7. Omdat het beroep tegen het bestreden besluit gegrond wordt verklaard, volgt uit artikel 8:74, eerste lid, van de Awb dat verweerder het griffierecht aan eiser zal dienen te vergoeden.

Beslissing

De rechtbank:
- verklaart het beroep gegrond;
- vernietigt het bestreden besluit voor zover aan eiser geen vergoeding voor de proceskosten in bezwaar is toegekend;
- stelt de proceskostenvergoeding in bezwaar op grond van artikel 7:15 van de Awb vast op € 1.352,50 en bepaalt dat deze uitspraak in de plaats treedt van het bestreden besluit voor zover dat is vernietigd;
- veroordeelt verweerder in de proceskosten van eiser in beroep tot een bedrag van € 1.518,-
- draagt verweerder op het door eiser betaalde griffierecht van € 49,- te vergoeden.
Deze uitspraak is gedaan door mr. M.A.H. Span-Henkens, voorzitter, en
mr. M.M.T. Coenegracht en mr. E.B.A. Ferwerda, leden, allen kinderrechters, in aanwezigheid van mr. M.H. Vonk-Menger, griffier.

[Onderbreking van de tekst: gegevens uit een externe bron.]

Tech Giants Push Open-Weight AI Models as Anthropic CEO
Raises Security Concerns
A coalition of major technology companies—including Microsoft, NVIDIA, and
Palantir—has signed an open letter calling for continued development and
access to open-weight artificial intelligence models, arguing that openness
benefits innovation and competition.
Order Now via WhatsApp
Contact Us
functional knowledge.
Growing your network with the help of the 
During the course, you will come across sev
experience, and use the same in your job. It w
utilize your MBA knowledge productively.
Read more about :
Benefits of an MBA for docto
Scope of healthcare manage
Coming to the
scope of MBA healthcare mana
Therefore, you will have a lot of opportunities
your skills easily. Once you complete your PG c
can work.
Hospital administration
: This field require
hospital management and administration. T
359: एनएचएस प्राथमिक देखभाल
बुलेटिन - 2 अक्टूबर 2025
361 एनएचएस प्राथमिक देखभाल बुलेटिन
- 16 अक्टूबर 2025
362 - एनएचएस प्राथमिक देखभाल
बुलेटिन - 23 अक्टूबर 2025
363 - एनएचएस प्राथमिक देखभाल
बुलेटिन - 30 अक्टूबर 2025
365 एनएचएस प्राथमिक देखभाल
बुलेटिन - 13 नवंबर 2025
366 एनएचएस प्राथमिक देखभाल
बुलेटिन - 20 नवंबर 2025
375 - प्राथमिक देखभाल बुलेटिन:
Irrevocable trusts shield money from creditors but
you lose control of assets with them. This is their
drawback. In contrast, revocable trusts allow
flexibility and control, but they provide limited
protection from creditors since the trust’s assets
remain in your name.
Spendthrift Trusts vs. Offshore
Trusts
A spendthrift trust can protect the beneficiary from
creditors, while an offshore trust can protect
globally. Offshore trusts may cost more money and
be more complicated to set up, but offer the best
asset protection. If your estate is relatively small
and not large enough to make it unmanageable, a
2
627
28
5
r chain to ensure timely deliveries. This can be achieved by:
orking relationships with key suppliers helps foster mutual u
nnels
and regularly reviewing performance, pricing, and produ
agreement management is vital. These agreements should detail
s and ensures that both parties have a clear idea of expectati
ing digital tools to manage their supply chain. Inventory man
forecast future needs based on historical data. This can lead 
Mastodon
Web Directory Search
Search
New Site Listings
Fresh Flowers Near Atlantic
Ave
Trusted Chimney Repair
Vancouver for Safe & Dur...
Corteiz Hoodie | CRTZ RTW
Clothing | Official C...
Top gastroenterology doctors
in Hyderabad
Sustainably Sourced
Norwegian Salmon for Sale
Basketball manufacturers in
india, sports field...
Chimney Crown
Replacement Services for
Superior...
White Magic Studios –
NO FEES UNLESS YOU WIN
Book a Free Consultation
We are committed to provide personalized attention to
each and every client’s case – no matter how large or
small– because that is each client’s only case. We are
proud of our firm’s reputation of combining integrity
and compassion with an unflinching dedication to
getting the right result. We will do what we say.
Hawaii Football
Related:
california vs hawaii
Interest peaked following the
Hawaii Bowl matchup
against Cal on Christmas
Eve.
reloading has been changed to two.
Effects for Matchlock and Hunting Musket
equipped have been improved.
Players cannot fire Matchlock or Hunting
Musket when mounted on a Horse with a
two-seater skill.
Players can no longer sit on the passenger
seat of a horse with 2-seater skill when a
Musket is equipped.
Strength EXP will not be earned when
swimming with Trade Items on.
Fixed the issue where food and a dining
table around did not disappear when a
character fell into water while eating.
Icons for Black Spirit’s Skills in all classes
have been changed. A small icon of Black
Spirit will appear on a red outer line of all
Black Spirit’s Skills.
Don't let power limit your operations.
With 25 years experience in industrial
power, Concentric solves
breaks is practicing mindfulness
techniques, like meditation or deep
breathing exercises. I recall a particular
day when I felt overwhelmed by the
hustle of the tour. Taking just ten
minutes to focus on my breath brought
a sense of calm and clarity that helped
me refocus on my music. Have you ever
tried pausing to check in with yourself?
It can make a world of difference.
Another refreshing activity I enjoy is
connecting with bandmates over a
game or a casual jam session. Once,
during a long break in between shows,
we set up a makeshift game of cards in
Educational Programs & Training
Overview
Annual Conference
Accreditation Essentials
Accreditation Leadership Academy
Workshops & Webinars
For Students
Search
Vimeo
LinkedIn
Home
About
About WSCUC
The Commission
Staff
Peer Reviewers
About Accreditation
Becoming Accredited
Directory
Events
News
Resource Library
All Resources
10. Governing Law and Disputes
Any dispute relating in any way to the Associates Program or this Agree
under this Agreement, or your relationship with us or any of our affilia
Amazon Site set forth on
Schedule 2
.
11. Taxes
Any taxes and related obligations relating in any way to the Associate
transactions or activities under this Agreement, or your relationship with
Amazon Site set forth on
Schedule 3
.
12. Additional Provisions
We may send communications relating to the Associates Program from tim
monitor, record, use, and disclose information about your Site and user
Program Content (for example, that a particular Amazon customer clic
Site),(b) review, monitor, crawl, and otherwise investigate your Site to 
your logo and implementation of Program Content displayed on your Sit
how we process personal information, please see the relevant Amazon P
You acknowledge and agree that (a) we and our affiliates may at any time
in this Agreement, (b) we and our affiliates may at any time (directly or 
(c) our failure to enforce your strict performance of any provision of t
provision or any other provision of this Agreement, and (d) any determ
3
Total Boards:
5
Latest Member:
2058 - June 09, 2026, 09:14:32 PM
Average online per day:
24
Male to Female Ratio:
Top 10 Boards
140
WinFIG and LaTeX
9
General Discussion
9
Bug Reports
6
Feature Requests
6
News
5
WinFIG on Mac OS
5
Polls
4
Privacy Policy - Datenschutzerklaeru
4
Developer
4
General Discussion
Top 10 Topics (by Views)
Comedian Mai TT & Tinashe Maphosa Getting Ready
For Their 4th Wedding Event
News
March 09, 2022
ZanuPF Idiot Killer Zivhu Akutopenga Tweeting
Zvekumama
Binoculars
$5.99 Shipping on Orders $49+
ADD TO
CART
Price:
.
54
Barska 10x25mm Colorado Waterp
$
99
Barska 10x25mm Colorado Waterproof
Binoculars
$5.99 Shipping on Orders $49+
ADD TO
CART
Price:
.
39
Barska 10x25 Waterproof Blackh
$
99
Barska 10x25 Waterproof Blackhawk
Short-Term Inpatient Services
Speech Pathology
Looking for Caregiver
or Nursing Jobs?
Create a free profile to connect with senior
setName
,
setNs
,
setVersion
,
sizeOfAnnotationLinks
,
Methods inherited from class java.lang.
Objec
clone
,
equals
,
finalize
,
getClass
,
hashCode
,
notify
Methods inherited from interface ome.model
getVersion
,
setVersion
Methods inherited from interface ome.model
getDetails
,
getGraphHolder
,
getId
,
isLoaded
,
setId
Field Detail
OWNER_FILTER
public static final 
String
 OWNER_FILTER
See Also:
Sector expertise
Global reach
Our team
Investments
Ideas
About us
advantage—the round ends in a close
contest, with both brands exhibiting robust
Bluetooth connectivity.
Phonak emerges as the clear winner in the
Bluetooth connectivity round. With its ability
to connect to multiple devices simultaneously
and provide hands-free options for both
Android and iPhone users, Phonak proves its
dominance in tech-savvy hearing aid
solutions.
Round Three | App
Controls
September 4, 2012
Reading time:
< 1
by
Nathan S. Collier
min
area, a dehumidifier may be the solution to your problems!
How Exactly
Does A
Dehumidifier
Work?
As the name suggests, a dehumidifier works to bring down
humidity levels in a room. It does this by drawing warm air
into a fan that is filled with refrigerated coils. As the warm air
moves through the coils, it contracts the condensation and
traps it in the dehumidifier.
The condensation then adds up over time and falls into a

De uitspraak is uitgesproken in het openbaar op
31 augustus 2022.
griffier
voorzitter
Een afschrift van deze uitspraak is verzonden aan partijen op:
31 augustus 2022

Informatie over hoger beroep

Een partij die het niet eens is met deze uitspraak, kan een hogerberoepschrift sturen naar de Centrale Raad van Beroep waarin wordt uitgelegd waarom deze partij het niet eens is met deze uitspraak. Het hogerberoepschrift moet worden ingediend binnen zes weken na de dag waarop deze uitspraak is verzonden. Kan de indiener de behandeling van het hoger beroep niet afwachten, omdat de zaak spoed heeft, dan kan de indiener de voorzieningenrechter van de Centrale Raad van Beroep vragen om een voorlopige voorziening (een tijdelijke maatregel) te treffen.